Lay out every line of the listing below as a Markdown table with two columns, Row and Line. Number the rows in order and omit any blank lines.

::: RECORDS FOR THIS TASK

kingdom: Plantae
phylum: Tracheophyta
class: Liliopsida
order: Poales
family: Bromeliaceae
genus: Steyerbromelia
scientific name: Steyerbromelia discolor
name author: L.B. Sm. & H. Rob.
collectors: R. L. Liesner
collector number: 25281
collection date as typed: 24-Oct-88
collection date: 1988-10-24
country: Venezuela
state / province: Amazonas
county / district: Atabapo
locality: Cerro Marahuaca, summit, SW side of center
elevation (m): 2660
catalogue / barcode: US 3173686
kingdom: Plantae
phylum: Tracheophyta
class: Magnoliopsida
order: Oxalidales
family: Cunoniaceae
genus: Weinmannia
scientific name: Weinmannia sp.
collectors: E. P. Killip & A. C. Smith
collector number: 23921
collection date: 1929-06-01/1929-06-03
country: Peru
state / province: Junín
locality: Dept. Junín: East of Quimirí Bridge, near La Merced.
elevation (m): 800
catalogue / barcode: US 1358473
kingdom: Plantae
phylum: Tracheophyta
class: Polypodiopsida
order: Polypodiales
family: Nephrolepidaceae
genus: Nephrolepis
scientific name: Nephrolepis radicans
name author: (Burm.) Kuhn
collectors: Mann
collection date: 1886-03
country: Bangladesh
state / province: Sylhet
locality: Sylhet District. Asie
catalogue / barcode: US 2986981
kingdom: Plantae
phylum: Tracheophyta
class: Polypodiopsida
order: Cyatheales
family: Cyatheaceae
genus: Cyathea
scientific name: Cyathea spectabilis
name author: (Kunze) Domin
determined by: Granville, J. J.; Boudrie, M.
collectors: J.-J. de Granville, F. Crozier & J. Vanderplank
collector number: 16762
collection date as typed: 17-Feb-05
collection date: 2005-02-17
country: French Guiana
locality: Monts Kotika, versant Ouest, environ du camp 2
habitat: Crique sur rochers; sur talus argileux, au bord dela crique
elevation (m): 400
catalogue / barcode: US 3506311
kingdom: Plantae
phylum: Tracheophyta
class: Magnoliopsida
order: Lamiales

::::::

- RESULT FOR THIS EXERCISE -
| Row | Line |
|---|---|
| 1 | kingdom: Plantae |
| 2 | phylum: Tracheophyta |
| 3 | class: Liliopsida |
| 4 | order: Poales |
| 5 | family: Bromeliaceae |
| 6 | genus: Steyerbromelia |
| 7 | scientific name: Steyerbromelia discolor |
| 8 | name author: L.B. Sm. & H. Rob. |
| 9 | collectors: R. L. Liesner |
| 10 | collector number: 25281 |
| 11 | collection date as typed: 24-Oct-88 |
| 12 | collection date: 1988-10-24 |
| 13 | country: Venezuela |
| 14 | state / province: Amazonas |
| 15 | county / district: Atabapo |
| 16 | locality: Cerro Marahuaca, summit, SW side of center |
| 17 | elevation (m): 2660 |
| 18 | catalogue / barcode: US 3173686 |
| 19 | kingdom: Plantae |
| 20 | phylum: Tracheophyta |
| 21 | class: Magnoliopsida |
| 22 | order: Oxalidales |
| 23 | family: Cunoniaceae |
| 24 | genus: Weinmannia |
| 25 | scientific name: Weinmannia sp. |
| 26 | collectors: E. P. Killip & A. C. Smith |
| 27 | collector number: 23921 |
| 28 | collection date: 1929-06-01/1929-06-03 |
| 29 | country: Peru |
| 30 | state / province: Junín |
| 31 | locality: Dept. Junín: East of Quimirí Bridge, near La Merced. |
| 32 | elevation (m): 800 |
| 33 | catalogue / barcode: US 1358473 |
| 34 | kingdom: Plantae |
| 35 | phylum: Tracheophyta |
| 36 | class: Polypodiopsida |
| 37 | order: Polypodiales |
| 38 | family: Nephrolepidaceae |
| 39 | genus: Nephrolepis |
| 40 | scientific name: Nephrolepis radicans |
| 41 | name author: (Burm.) Kuhn |
| 42 | collectors: Mann |
| 43 | collection date: 1886-03 |
| 44 | country: Bangladesh |
| 45 | state / province: Sylhet |
| 46 | locality: Sylhet District. Asie |
| 47 | catalogue / barcode: US 2986981 |
| 48 | kingdom: Plantae |
| 49 | phylum: Tracheophyta |
| 50 | class: Polypodiopsida |
| 51 | order: Cyatheales |
| 52 | family: Cyatheaceae |
| 53 | genus: Cyathea |
| 54 | scientific name: Cyathea spectabilis |
| 55 | name author: (Kunze) Domin |
| 56 | determined by: Granville, J. J.; Boudrie, M. |
| 57 | collectors: J.-J. de Granville, F. Crozier & J. Vanderplank |
| 58 | collector number: 16762 |
| 59 | collection date as typed: 17-Feb-05 |
| 60 | collection date: 2005-02-17 |
| 61 | country: French Guiana |
| 62 | locality: Monts Kotika, versant Ouest, environ du camp 2 |
| 63 | habitat: Crique sur rochers; sur talus argileux, au bord dela crique |
| 64 | elevation (m): 400 |
| 65 | catalogue / barcode: US 3506311 |
| 66 | kingdom: Plantae |
| 67 | phylum: Tracheophyta |
| 68 | class: Magnoliopsida |
| 69 | order: Lamiales |